▸ Çözülecek Sorular
A: Bagan gezisi anlatısına göre aşağıdaki soruları cevaplayınız.
(i) Havalimanından merkez New Bagan'a taksiyle kaç dakikada ulaşılabiliyor?
(ii) Tapınaklarda yerler neyle kaplıdır?
(iii) Longyi nasıl bir kıyafettir?
B: Bagan gezisi anlatısını son cümlesinden itibaren sürdürünüz.

▸ Kaynak Metin
▬▬▬▬▬▬

Havalimanından taksi ile 20 dakikada merkez New Bagan’a ulaşılabiliyor. Bizim ayarladığımız otel Nyaung U’da idi. Eşyalarımızı bıraktıktan sonra etrafı keşfetmek ve öğlen yemeği yemek için yürüyerek dolaşmaya çıktık. Myanmar’da bulunduğumuz 4 gün boyunca olduğu gibi, öğle saatlerinde yine yağmur yağıyordu. Etraf zaten oldukça çamurlu idi, toprak yollar ve derme çatma evlerin arasında aniden karşımıza çıkan tapınaklara uğraya uğraya saatlerce yürüdük. Bu tapınaklara girerken (hatta bazılarında bahçesine girerken) kural olarak ayakkabıların çıkarılması gerekiyor. İlk gün yadırgasak da, ikinci gün bu duruma çok alışmıştık. Camiye girerken de ayakkabı çıkarılıyor diye düşünmeyin; çünkü bu tapınaklarda halı yok, yerler taş kaplı. Hele ayakkabıyı tapınak bahçesine girerken çıkartmak gerekiyorsa, toprak, çamur, böcek ne varsa basıyorsunuz artık. Neyse ki Nevcan’ın tavsiyesi ile sandalet/terlik giymiştik. Hatta yolculuk öncesinde havanın yağmurlu olacağını gören Uğur’u yanına su geçirmez botlarını almaması için çok zor ikna etmiştim. 30 derece havada botta ayakları hem pişecek, hem de her tapınağa girerken çıkartıp-giymesi çok zor olacaktı. Sandaletlerinizi ya tapınağın dışındaki ayakkabılıkta bırakabiliyorsunuz, ya da poşete koyup yanınızda taşıyabiliyorsunuz. Ayrıca, askılı kıyafetler ve mini şortlarla tapınaklara girmek de saygısızlık olarak görülüyor ve yasak olduğu girişte görseller ile belirtiliyor. Omzunuza bir şal almak pratik bir çözüm olabilir, benim tavsiyem altınıza ise “longyi” giymeniz. Aslında belin etrafına dolanan bir kumaş parçası olan longyi, kadın-erkek demeden tüm yerel halkın tercih ettiği hem pratik hem de rahat bir kıyafet. Biz de ilk günden fil desenli longyilerimizi alarak ülkeye hızlıca uyum sağlamıştık.

▬▬▬▬▬▬

(Kaydedilmiş Veriler)
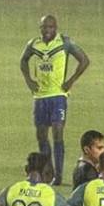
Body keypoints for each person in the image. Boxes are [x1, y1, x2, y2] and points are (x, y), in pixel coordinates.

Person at [20, 14, 90, 186]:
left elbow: (84, 60)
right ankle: (48, 172)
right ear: (40, 28)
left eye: (50, 27)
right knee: (41, 135)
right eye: (44, 27)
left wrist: (71, 81)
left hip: (58, 96)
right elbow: (23, 60)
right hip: (40, 97)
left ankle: (58, 175)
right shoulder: (34, 44)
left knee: (58, 132)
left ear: (56, 28)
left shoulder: (65, 43)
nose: (47, 30)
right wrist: (29, 81)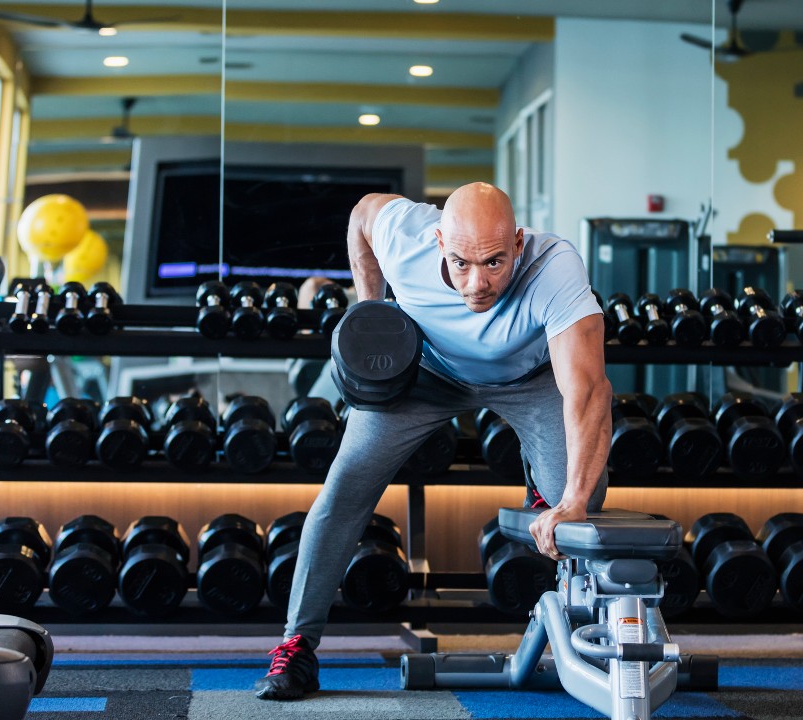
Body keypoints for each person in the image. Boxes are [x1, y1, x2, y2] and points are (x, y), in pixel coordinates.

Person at [255, 182, 612, 700]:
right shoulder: (406, 237)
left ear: (517, 244)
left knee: (583, 507)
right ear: (439, 242)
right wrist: (371, 313)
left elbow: (588, 390)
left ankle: (584, 631)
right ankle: (296, 648)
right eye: (462, 263)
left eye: (494, 262)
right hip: (427, 373)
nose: (476, 284)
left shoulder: (554, 267)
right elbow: (361, 216)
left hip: (530, 379)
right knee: (344, 487)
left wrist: (574, 501)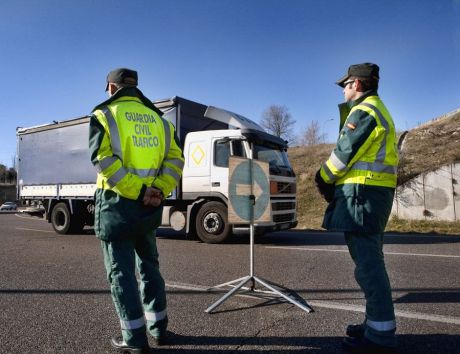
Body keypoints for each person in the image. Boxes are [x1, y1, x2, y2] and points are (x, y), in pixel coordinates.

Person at [89, 68, 184, 353]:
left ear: (110, 87)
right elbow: (175, 161)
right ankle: (159, 329)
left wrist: (138, 191)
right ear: (135, 86)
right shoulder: (160, 120)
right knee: (149, 267)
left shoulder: (104, 115)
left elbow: (103, 161)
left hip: (117, 204)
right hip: (149, 207)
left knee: (121, 273)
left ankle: (133, 339)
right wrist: (158, 190)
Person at [315, 63, 398, 354]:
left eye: (346, 84)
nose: (344, 89)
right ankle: (376, 323)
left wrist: (322, 177)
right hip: (371, 194)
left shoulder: (365, 111)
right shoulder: (376, 109)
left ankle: (380, 337)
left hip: (364, 196)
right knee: (371, 262)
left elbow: (343, 154)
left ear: (358, 84)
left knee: (368, 266)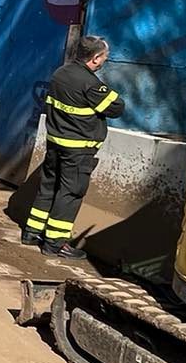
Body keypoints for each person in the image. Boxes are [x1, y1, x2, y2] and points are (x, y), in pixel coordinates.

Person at [23, 34, 124, 259]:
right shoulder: (90, 84)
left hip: (55, 144)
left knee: (48, 187)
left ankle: (31, 232)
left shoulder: (60, 73)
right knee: (70, 193)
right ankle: (55, 243)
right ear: (95, 58)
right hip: (78, 150)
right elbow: (117, 108)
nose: (104, 61)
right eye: (104, 57)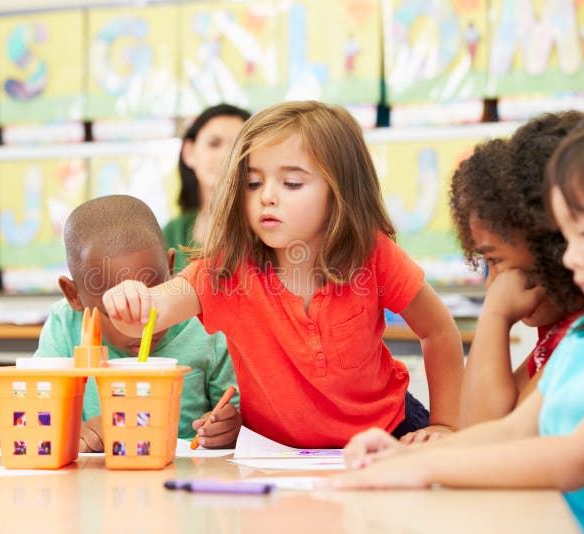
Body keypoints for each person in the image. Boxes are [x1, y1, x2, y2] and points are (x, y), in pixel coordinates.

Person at [332, 97, 584, 534]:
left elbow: (577, 458)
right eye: (564, 238)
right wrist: (407, 455)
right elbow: (512, 431)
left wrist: (425, 471)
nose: (569, 256)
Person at [103, 101, 465, 448]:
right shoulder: (227, 269)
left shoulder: (373, 253)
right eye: (253, 183)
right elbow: (152, 313)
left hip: (391, 431)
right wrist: (135, 300)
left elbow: (438, 330)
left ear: (340, 191)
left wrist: (445, 424)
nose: (267, 197)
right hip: (277, 456)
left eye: (291, 183)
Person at [34, 195, 240, 450]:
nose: (142, 328)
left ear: (172, 268)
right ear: (74, 295)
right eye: (116, 312)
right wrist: (75, 430)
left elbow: (240, 414)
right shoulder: (64, 326)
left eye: (151, 301)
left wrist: (232, 426)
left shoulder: (205, 323)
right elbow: (37, 411)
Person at [450, 112, 584, 427]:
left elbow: (487, 432)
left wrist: (496, 315)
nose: (492, 286)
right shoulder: (557, 329)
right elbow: (475, 425)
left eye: (496, 261)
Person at [163, 104, 251, 271]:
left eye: (238, 146)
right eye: (214, 144)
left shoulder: (266, 231)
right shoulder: (171, 233)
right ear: (189, 152)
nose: (226, 155)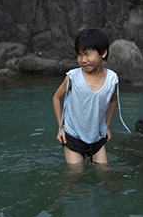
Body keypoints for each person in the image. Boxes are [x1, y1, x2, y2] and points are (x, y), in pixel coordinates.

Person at [52, 28, 130, 165]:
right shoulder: (73, 77)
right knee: (76, 175)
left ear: (103, 53)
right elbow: (56, 98)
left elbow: (113, 100)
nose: (83, 60)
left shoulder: (112, 79)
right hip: (72, 136)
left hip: (97, 136)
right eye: (79, 55)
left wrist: (107, 125)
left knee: (104, 173)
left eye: (87, 54)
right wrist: (61, 127)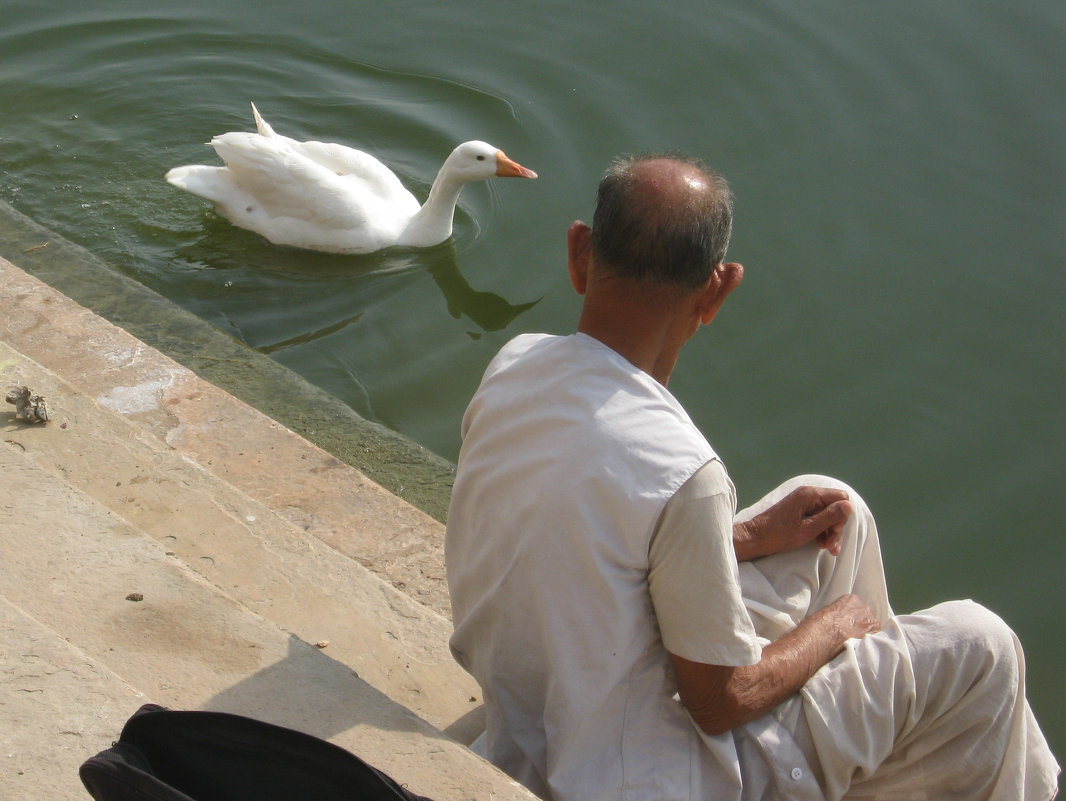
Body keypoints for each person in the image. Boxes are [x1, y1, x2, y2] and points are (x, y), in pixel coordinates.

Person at [444, 153, 1059, 801]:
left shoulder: (515, 366)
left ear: (578, 252)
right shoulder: (685, 469)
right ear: (717, 290)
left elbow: (582, 537)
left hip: (536, 728)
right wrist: (835, 628)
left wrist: (741, 537)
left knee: (836, 511)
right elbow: (722, 700)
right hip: (644, 778)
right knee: (981, 646)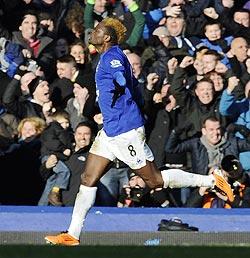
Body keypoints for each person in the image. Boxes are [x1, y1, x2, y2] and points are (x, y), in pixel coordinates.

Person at [44, 17, 234, 246]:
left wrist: (119, 83)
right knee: (88, 177)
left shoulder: (112, 58)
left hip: (126, 132)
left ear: (106, 38)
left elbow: (121, 78)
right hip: (111, 131)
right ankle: (73, 234)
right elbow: (133, 86)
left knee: (154, 181)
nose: (92, 33)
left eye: (97, 31)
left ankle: (212, 181)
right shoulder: (112, 56)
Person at [38, 110, 73, 206]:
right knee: (64, 171)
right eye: (63, 122)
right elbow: (51, 142)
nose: (66, 125)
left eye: (67, 122)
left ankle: (42, 205)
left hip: (56, 156)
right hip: (49, 156)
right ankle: (55, 192)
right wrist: (63, 149)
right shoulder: (52, 129)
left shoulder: (65, 132)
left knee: (51, 180)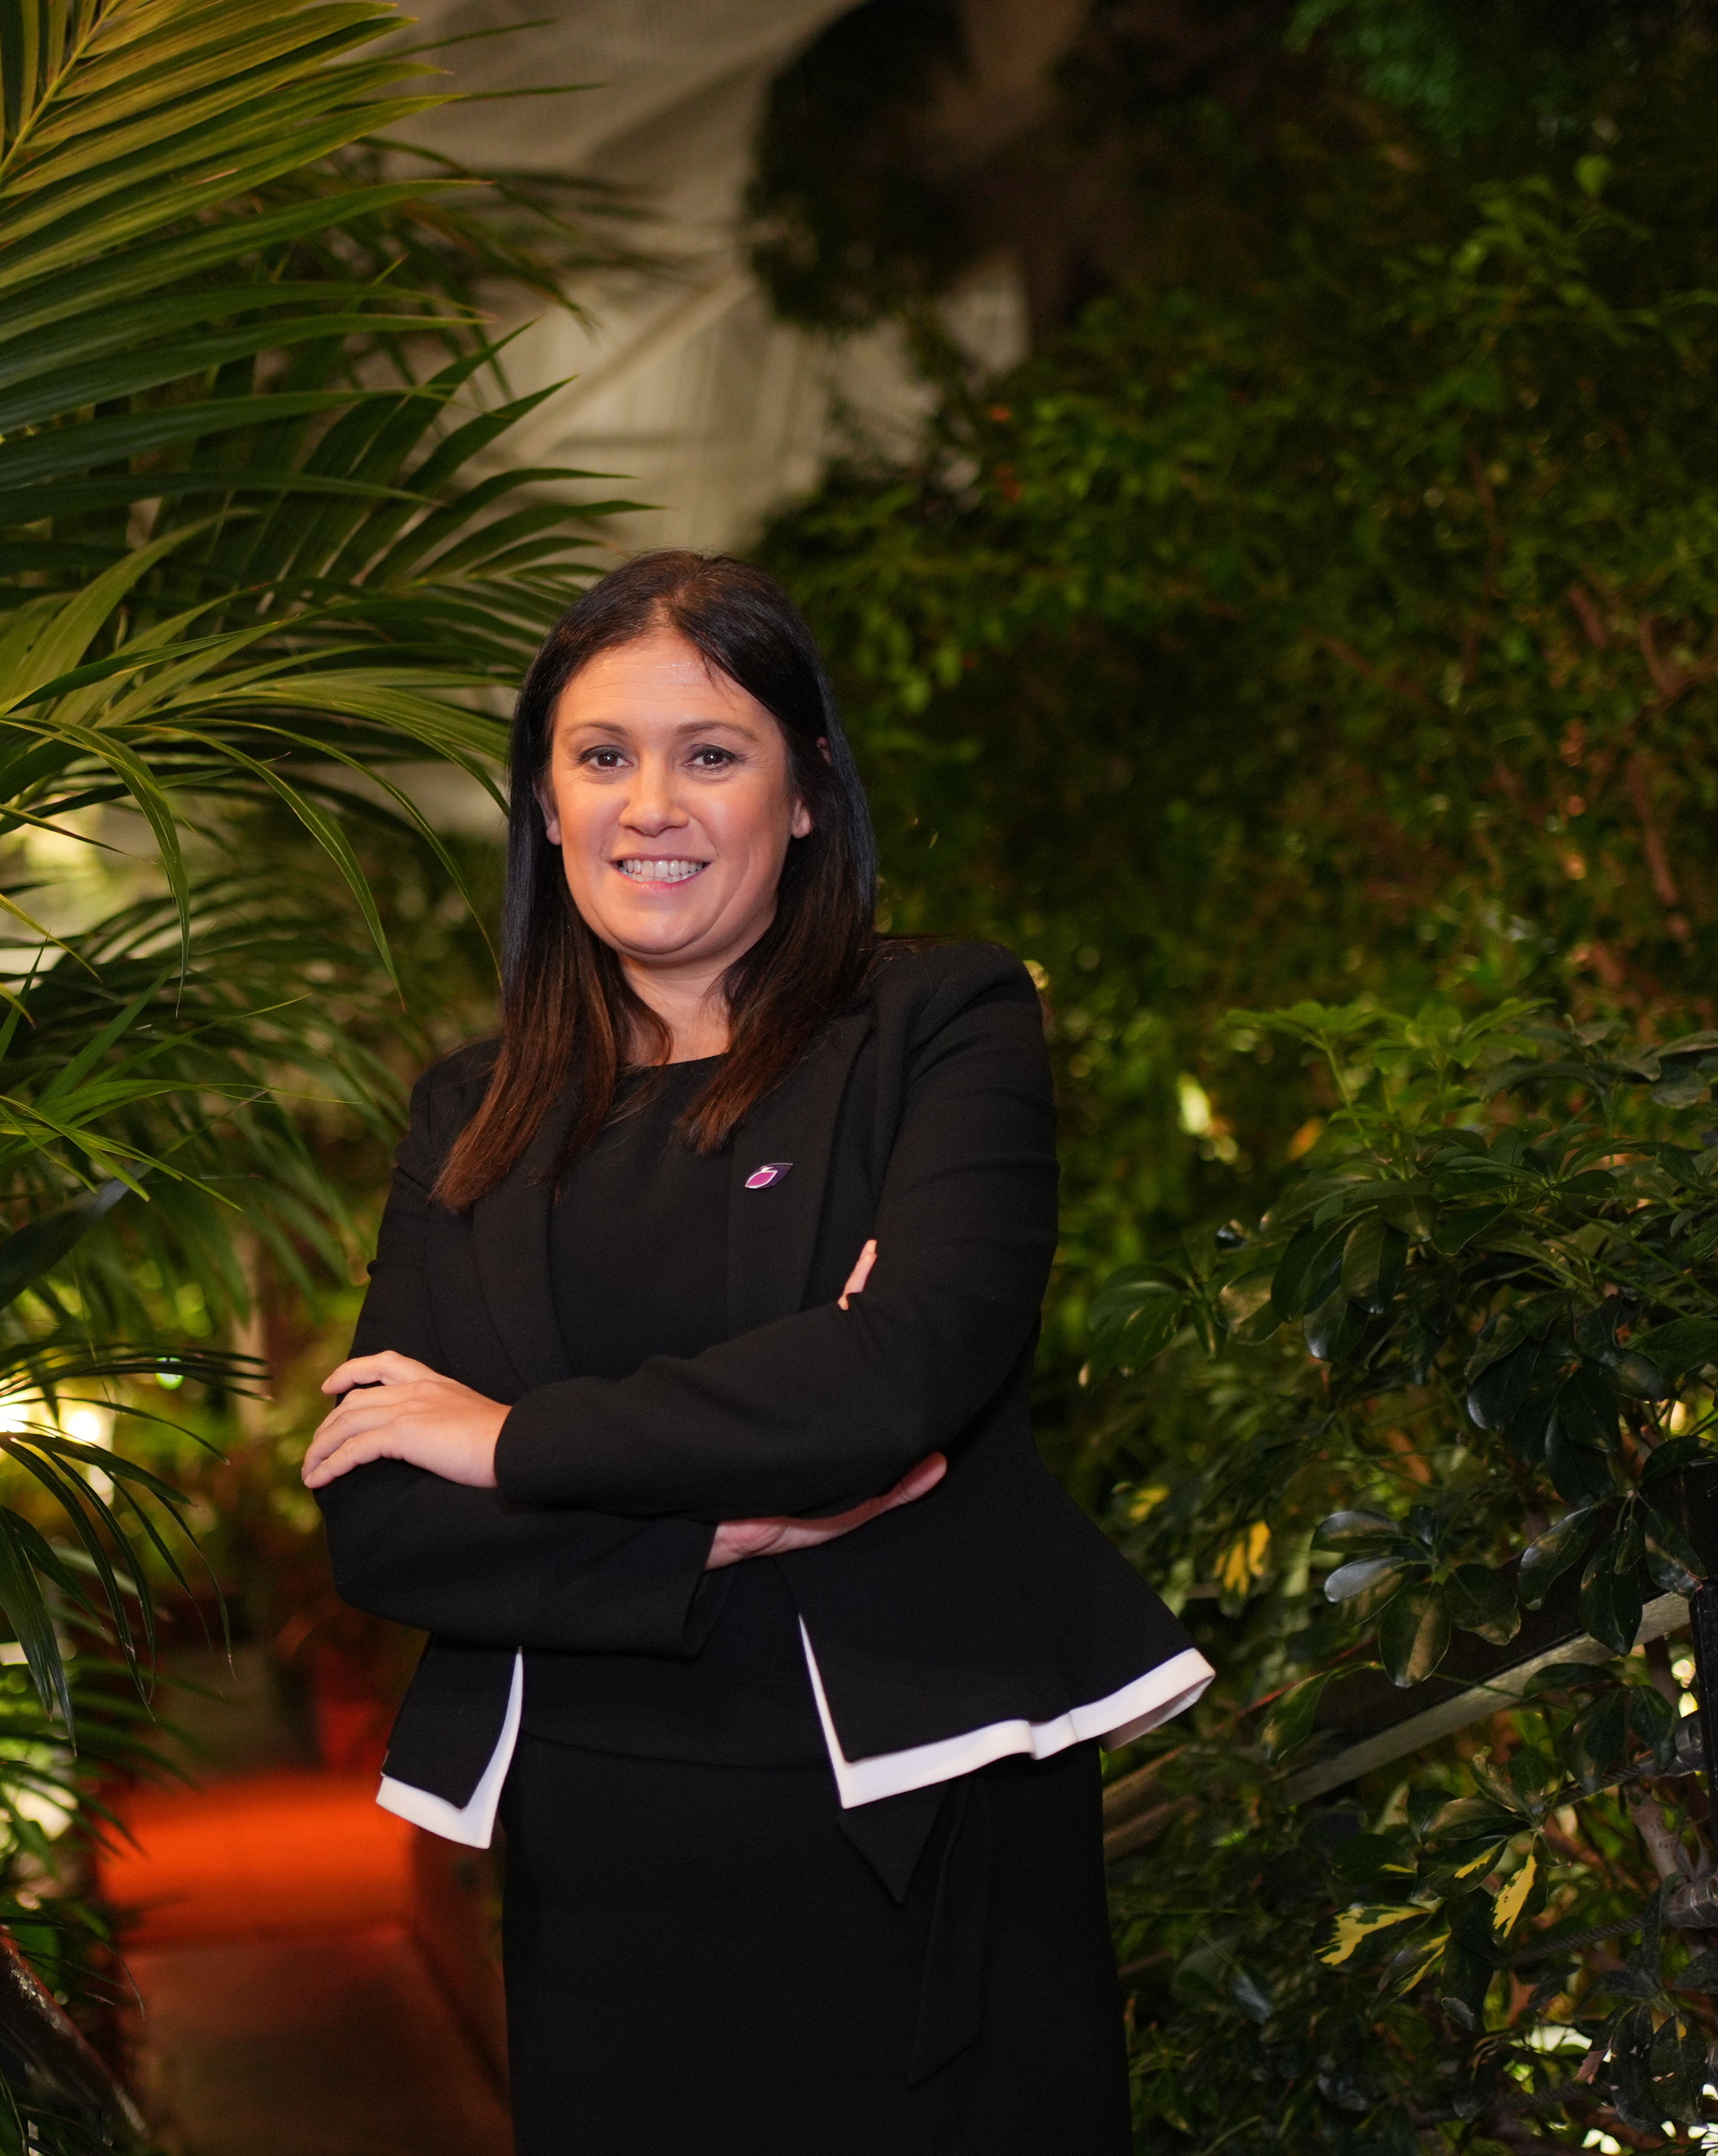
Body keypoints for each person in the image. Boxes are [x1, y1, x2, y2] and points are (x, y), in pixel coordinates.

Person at [300, 550, 1210, 2154]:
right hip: (602, 1886)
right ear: (546, 804)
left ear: (804, 797)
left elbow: (893, 1384)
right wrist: (719, 1526)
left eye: (711, 754)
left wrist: (504, 1441)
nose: (651, 804)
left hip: (921, 1839)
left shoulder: (939, 1025)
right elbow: (382, 1517)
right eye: (603, 756)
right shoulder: (470, 1113)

▬▬▬▬▬▬

▸ Soruların Cevapları
A:
(i) 20 dakikada.
(ii) Taşla.
(iii) Belin etrafına dolanan bir kumaş parçasıdır.

B:
Bagan’da ikinci günümüz gün doğmadan önce başladı; çünkü burası dünyadaki en güzel gün doğumu manzarasına sahip olan yerlerden biri. Bir gün önceden otelde resepsiyon ile konuşup elektrikli motor (e-bike) kiralamıştık. Civarda bisiklet veya motor kiralanabilecek çok sayıda yer var, otelden rica ettiğiniz zaman da aynı fiyata kiralayıp sabah istediğiniz saatte getiriyorlar. Anlaştığımız saatte motorlarımız geldi; Uğur’la ikimiz bir motora, Tayfun diğerine bindi ve başladık gün doğumunun en güzel izlendiği nokta olan Shwe San Daw Pagoda’ya doğru gazlamaya. Bagan’da mutlaka yapılması gereken şeylerden biri, göz alabildiğince geniş ovada yayılan tapınakların arkasından doğan güneşi izlemek… Normalde gün doğumunda sıcak hava balonları da havalanıyor ve tıpkı Kapadokya’da olduğu gibi ortama çok farklı bir hava katıyor. Ancak o sabah hava biraz rüzgarlı olduğu için balonlar kalkmadı; bu şanssızlık nedeni ile en güzel Bagan fotoğraflarımız sanki biraz eksik kaldı. Tabi bu da buraya tekrar gelebilmek için en güzel bahanemiz oldu.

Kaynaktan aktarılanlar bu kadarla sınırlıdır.